Au fait selon le Larousse le gavage c’est :

– Alimenter de force

– Manger avec excès

– Bourrer, encombrer l’esprit

Alors après avoir traité brièvement la première définition voyons la seconde :

Ainsi ce qui précède pourrait s’appeler la standardisation alimentaire. Une technique qui entraîne la surproductivité et dont les choix et conséquences alimentaires découlent plus de l’oeil que du nez puisque tout ou presque est préemballé sous pellicule plastique voire sous vide, y compris certains légumes et champignons gorgés d’eau ou autres organismes vivants comme les moules ou les huîtres.

Donc après avoir gavé ce qui représente plus de la moitié des aliments consommés dans les pays de l’hémisphère Nord, voyons un peu le reste dont l’être humain se gave avec excès :

– Les céréales sous toutes les formes : pain, flocons, pâtes, craquelins, farines, pois, cacahouètes, haricots (beans), etc. ;

– Les plats cuisinés, les pommes de terre, les légumes et fruits frais, secs ou en conserve.

– Tous les produits transformés : poissons, poulets, boeuf, porc, lait etc. ;

– Des produits laitiers reconstitués comme du beurre ou crème sans calcium ;

– Toutes les boissons alcooliques ;

– Tous les produits médicamenteux prescrits ou non ;

– Tous ce qui se fume, tous les « stimulants » légaux ou non ;

– Pour le reste. regardez dans vos sacs de commissions et les étiquettes au dos de vos achats pour en connaître l’origine et la composition…

Quant à aujourd’hui il est recommandé de consommer plusieurs fruits par jour, de même que des légumes verts de préférence. Ce qui est parfait et qui fait partie de mes habitudes. Mais prend on le temps, selon la saison, de se poser la question de la provenance et de quoi les uns et les autres sont engraissés et protégés contre toutes les agressions qu’elles soient vivantes, génétiques, physiques chimiques etc. Oui la nature est généreuse, mais seulement la nature. Alors nous, villageois quelle chance avons-nous d’être près de cultures possiblement naturelles et mieux encore, disposons et valorisons avec précautions notre petit lopin de terre dont nous sommes, après quelques efforts, heureux de profiter durant la belle saison et sans aucune retenue.

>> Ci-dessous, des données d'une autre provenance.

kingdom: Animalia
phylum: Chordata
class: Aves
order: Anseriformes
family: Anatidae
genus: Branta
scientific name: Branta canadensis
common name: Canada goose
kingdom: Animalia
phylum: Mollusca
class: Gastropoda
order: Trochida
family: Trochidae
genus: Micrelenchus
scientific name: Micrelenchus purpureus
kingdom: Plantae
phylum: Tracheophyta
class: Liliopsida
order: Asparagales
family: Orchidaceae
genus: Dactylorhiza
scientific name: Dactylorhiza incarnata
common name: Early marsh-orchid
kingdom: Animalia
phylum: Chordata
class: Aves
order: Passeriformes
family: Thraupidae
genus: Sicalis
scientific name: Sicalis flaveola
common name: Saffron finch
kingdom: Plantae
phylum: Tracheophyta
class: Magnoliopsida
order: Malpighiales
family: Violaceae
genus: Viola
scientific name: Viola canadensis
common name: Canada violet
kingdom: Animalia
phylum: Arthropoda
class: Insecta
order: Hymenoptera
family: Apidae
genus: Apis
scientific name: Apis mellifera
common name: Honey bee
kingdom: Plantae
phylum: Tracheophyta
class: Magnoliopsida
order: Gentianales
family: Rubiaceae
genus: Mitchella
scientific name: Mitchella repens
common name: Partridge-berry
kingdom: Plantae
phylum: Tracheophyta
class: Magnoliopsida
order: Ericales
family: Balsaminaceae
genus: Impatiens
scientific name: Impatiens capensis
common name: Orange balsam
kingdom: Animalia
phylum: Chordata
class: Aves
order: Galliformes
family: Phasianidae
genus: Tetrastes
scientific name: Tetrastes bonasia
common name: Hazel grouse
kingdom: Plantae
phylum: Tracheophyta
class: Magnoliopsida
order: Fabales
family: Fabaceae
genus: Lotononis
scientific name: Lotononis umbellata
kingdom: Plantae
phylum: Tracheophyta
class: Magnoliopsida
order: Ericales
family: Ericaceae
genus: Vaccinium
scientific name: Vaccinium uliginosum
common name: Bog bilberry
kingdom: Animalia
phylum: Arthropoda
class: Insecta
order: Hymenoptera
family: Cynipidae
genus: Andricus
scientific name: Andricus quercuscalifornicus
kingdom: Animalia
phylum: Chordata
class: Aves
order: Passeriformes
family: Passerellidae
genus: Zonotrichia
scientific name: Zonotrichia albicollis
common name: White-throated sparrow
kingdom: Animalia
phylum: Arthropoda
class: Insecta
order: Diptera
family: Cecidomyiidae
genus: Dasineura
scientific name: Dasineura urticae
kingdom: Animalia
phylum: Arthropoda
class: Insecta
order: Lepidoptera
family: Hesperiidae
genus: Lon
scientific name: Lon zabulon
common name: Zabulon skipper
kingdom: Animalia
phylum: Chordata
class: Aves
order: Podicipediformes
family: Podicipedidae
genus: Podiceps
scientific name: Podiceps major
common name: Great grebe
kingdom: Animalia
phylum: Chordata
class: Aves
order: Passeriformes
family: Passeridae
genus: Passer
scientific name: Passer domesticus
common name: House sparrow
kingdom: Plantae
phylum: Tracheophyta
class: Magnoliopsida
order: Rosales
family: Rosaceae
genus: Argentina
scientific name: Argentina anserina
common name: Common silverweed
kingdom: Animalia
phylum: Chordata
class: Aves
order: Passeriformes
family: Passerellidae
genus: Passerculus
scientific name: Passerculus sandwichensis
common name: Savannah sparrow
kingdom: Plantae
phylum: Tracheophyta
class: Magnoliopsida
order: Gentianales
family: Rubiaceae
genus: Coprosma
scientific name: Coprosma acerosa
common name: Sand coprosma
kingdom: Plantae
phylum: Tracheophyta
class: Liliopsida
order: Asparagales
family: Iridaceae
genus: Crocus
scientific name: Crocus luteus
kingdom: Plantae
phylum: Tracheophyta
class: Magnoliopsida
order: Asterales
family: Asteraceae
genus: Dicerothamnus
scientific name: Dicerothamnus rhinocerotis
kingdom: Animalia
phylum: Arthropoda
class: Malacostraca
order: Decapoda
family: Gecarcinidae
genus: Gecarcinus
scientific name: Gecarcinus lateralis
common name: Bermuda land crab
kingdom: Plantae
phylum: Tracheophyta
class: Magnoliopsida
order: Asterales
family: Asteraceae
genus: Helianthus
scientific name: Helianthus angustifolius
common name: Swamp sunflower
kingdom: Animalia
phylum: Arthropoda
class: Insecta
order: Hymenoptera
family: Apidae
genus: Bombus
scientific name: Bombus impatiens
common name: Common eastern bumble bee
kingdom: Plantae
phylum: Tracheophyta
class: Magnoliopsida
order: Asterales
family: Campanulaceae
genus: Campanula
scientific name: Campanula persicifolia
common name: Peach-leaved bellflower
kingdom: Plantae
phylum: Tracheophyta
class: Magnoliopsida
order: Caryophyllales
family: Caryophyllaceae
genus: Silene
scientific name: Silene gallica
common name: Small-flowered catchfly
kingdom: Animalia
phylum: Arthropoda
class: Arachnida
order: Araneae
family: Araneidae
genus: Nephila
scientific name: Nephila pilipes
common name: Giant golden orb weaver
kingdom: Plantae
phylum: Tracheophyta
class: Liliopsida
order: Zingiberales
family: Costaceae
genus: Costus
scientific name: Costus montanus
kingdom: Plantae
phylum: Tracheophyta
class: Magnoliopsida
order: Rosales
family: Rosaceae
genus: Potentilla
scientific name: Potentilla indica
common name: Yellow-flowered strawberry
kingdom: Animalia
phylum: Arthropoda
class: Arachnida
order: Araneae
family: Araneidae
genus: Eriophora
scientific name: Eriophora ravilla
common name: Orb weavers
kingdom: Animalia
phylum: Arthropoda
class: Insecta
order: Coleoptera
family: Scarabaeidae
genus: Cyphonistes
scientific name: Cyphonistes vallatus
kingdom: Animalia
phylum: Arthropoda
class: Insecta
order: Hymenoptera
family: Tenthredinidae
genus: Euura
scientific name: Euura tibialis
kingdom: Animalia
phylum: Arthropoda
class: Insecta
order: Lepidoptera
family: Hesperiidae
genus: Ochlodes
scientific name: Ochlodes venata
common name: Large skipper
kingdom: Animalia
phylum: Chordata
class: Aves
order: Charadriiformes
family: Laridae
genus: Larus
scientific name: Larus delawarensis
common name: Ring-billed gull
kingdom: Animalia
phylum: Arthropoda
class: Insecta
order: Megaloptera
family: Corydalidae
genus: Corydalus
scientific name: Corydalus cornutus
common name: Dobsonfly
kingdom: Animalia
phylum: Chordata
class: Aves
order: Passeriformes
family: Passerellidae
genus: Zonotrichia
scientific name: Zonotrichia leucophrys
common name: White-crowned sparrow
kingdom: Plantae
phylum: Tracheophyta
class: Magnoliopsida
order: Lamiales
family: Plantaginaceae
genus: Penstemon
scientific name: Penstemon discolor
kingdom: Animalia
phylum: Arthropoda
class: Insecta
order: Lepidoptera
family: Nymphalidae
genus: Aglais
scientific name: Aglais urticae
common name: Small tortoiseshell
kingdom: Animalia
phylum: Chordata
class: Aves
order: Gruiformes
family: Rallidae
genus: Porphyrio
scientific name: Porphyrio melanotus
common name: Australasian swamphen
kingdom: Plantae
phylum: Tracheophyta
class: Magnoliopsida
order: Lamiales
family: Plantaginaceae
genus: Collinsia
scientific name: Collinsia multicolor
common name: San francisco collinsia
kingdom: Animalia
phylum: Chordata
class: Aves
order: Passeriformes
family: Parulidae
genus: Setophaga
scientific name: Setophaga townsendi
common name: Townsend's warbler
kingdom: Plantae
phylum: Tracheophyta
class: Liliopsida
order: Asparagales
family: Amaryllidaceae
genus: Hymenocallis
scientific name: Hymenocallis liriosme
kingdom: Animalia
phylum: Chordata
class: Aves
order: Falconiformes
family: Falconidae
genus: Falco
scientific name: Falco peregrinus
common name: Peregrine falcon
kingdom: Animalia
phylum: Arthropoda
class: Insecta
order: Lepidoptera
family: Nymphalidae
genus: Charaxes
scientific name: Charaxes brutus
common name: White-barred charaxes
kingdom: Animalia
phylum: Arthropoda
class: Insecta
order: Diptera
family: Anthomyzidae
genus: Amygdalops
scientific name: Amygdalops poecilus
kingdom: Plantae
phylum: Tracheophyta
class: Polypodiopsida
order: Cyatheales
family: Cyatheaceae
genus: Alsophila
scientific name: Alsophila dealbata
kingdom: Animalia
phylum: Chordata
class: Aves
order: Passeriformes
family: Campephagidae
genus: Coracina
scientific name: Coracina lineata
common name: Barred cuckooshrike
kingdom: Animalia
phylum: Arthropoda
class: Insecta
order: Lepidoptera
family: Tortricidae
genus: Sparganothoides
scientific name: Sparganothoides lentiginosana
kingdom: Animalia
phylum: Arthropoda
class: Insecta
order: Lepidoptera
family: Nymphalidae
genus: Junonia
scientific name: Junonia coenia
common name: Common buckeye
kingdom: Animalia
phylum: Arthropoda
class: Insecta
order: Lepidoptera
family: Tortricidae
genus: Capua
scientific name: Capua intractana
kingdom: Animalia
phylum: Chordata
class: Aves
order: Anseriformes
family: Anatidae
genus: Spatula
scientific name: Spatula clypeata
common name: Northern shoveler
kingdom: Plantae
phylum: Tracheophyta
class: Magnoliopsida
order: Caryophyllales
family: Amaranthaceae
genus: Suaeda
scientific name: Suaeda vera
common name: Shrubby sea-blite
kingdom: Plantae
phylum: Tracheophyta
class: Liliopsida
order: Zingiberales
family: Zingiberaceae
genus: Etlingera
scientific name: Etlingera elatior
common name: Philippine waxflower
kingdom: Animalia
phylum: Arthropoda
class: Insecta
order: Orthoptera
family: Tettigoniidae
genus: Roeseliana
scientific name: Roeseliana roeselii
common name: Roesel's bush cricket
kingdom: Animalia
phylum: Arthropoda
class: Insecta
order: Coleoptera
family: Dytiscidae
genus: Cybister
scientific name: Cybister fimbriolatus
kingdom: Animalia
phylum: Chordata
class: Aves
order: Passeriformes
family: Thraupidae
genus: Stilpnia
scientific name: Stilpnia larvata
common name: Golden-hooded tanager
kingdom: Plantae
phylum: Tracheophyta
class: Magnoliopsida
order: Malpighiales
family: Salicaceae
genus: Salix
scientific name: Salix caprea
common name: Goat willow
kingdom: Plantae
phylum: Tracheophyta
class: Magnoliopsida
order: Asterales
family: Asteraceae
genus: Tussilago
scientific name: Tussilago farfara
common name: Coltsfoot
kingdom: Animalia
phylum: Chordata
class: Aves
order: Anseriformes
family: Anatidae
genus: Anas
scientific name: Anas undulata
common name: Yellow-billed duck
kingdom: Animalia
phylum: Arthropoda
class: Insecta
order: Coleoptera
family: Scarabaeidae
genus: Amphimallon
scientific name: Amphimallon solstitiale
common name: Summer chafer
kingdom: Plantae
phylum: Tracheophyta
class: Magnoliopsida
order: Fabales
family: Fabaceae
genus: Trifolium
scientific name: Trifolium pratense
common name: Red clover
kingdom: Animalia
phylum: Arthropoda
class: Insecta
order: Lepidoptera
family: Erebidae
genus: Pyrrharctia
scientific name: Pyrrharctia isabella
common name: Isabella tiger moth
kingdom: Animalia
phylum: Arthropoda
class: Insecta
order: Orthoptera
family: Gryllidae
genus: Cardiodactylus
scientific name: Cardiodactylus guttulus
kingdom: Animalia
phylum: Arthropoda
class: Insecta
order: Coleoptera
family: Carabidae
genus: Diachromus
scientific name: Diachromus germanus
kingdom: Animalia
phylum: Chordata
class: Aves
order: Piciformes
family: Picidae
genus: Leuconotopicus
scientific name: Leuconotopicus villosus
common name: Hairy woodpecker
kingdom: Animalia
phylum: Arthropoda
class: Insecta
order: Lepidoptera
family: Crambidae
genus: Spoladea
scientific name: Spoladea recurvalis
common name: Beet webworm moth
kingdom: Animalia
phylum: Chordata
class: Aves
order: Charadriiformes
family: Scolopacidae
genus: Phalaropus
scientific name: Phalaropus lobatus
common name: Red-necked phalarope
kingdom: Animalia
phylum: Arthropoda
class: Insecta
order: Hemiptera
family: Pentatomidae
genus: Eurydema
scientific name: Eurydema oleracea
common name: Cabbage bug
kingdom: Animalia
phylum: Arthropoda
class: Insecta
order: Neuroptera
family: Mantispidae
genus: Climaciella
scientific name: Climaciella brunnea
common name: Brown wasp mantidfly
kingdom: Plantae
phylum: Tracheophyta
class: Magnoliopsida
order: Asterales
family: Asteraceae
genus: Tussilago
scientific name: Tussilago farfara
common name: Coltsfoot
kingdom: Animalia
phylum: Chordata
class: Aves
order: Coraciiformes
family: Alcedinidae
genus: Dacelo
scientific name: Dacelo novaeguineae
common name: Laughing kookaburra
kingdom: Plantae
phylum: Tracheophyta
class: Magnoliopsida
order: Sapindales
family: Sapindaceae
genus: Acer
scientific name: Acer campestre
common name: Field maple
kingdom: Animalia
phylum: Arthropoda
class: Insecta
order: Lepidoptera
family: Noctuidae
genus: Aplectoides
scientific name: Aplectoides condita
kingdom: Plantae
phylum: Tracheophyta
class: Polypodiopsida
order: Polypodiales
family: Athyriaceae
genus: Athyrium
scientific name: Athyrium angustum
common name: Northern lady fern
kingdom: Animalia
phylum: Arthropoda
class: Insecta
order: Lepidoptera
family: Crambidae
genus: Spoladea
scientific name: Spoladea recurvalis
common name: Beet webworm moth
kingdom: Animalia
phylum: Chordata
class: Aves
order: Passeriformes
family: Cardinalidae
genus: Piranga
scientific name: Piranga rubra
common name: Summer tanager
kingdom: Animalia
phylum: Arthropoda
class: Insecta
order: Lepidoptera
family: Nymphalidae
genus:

Alors après l’estomac, sinon le goût ou le pèse personne, qu’en est-il de notre esprit et de quoi est-il gavé ?

– Le jeu individuel ou collectif ;

– La réalité et la fiction confondues dans les médias télévisuels ou parlés ;

– Fausses vérités, vrais mensonges ou mensonges par omission ;

– Invasion massive de publicités agressives ou subliminales ;

– Incitations à la consommation de l’inutile ;

– Invitation à l’impuissance par les dettes faciles ;

– Invitation à l’inculture donc à la fragilité par l’absence ou l’excès d’informations ;

– La liste risque d’être trop longue alors pour le reste regardez autour de vous.

Moralité :

La différence entre l’animal gavé et le gaveur gavé est que le second paye très cher pour subir la « torture » alors que le premier la subit sinon sans douleur du moins en silence.